At the rescue center you will help caring for recuperating turtles as well as maintaining the facilities. Additionally, volunteers are involved in the daily operations to keep the running of the program smoothly.
The remoteness of Pacuare beach and the basic living conditions at the program site offers an exclusive condition for volunteers. The lack of electricity, phones, cars, shops and other modern life facilities enriches the quality of an extraordinary experience and allows connecting people with nature, creating the best environment for making a difference in the life of these amazing creatures – the marine turtles.
Volunteers receive one free day per week, but due to the remoteness of the program there are few activities to do! Time is spent catching up on sleep, relaxing on the beach or sharing with the local community. We often organize football or volleyball games with the locals.

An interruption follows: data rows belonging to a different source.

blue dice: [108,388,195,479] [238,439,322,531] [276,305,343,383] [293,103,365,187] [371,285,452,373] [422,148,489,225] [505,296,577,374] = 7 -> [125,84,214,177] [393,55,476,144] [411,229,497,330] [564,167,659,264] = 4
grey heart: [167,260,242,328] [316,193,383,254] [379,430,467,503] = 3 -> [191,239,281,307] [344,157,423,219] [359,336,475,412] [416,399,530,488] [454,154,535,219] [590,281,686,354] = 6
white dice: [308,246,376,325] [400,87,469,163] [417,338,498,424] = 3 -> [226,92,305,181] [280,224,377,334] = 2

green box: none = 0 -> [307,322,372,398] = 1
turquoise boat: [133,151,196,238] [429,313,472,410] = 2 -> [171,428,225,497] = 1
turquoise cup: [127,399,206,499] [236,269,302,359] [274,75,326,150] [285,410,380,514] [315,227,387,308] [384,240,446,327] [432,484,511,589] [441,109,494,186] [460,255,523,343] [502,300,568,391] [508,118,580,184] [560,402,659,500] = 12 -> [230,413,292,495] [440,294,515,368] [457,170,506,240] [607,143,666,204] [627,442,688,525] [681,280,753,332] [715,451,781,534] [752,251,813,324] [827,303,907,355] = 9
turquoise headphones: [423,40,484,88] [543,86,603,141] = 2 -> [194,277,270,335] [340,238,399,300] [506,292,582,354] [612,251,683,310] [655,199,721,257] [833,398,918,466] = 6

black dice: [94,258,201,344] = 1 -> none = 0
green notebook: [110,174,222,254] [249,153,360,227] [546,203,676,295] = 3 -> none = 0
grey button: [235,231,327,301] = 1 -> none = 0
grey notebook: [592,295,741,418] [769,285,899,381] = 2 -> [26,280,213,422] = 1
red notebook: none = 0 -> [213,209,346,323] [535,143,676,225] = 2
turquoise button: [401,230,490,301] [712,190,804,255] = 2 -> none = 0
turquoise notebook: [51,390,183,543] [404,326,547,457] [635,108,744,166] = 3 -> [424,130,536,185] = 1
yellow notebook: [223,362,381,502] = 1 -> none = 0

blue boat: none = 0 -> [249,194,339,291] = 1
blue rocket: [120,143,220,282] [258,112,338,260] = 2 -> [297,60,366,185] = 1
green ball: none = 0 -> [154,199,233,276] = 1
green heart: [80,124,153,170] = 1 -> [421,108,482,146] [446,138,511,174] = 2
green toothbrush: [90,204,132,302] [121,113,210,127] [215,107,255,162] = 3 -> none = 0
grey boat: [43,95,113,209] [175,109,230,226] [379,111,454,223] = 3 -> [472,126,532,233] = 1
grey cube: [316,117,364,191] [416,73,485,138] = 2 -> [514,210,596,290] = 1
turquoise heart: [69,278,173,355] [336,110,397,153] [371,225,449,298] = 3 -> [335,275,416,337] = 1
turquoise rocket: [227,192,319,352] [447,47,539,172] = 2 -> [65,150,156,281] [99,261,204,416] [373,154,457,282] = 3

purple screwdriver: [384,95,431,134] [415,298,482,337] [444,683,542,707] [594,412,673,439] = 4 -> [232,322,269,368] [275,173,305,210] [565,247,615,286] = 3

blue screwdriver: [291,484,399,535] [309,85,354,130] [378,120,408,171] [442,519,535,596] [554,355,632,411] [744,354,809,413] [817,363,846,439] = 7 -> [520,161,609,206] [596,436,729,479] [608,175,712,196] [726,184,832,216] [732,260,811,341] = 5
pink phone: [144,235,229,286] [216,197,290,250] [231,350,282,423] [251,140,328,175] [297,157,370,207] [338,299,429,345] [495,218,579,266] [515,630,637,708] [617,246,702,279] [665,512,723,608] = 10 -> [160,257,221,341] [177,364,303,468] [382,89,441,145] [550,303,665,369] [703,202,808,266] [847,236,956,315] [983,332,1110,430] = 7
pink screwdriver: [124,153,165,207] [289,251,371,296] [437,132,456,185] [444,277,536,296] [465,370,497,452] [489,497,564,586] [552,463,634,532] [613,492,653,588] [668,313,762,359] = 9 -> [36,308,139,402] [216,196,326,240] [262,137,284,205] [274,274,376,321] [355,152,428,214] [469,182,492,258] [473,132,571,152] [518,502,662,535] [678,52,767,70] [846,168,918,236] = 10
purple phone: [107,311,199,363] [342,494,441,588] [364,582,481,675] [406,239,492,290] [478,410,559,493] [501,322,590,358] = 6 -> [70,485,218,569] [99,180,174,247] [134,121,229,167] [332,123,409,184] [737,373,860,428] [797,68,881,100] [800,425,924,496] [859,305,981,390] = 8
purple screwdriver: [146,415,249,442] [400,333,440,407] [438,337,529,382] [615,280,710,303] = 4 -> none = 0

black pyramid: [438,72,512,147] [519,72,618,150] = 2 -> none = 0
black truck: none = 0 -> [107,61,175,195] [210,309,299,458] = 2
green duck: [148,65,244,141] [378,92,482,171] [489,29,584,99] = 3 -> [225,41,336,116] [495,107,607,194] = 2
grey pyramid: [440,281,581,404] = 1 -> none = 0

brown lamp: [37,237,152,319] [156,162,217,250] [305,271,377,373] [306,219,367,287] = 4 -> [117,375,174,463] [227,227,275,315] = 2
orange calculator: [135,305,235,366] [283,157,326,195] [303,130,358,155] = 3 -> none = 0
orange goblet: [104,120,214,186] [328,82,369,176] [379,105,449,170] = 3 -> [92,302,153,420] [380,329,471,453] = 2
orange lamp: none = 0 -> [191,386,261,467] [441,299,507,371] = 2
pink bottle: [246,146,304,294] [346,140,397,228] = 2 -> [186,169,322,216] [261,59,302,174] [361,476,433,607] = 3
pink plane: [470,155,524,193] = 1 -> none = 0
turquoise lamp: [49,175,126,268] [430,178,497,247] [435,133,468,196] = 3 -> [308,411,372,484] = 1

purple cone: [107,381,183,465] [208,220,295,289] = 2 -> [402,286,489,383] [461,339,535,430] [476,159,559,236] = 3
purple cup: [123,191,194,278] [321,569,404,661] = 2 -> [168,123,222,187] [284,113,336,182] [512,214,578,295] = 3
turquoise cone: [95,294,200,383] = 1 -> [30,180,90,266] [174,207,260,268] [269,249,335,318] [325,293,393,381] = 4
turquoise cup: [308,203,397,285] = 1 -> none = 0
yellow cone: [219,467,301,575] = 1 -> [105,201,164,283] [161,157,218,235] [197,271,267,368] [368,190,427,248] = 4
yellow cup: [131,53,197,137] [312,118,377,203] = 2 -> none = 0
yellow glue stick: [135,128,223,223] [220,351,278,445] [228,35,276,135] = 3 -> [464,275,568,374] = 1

For an additional cost, you can take a boat trip to Tortuguero, and the National Park.
If possible, you can take the boat into the nearest down to use the internet, and visit supermarkets.
It is also possible to kayak on the canals - although kayaks are limited!
There are many areas to walk or hike to , for wildlife spotting - including monkeys, sloths, crocodiles and birds!
Our staff can help with organizing any free time activities.
Breakfast, lunch and dinner provided. We can cater for any dietary requirements. Local costa rican cuisine is served - expect lots of rice and beans, vegetables, salads, pasta, plantains etc.
Cold drinks, tea and coffee are also available.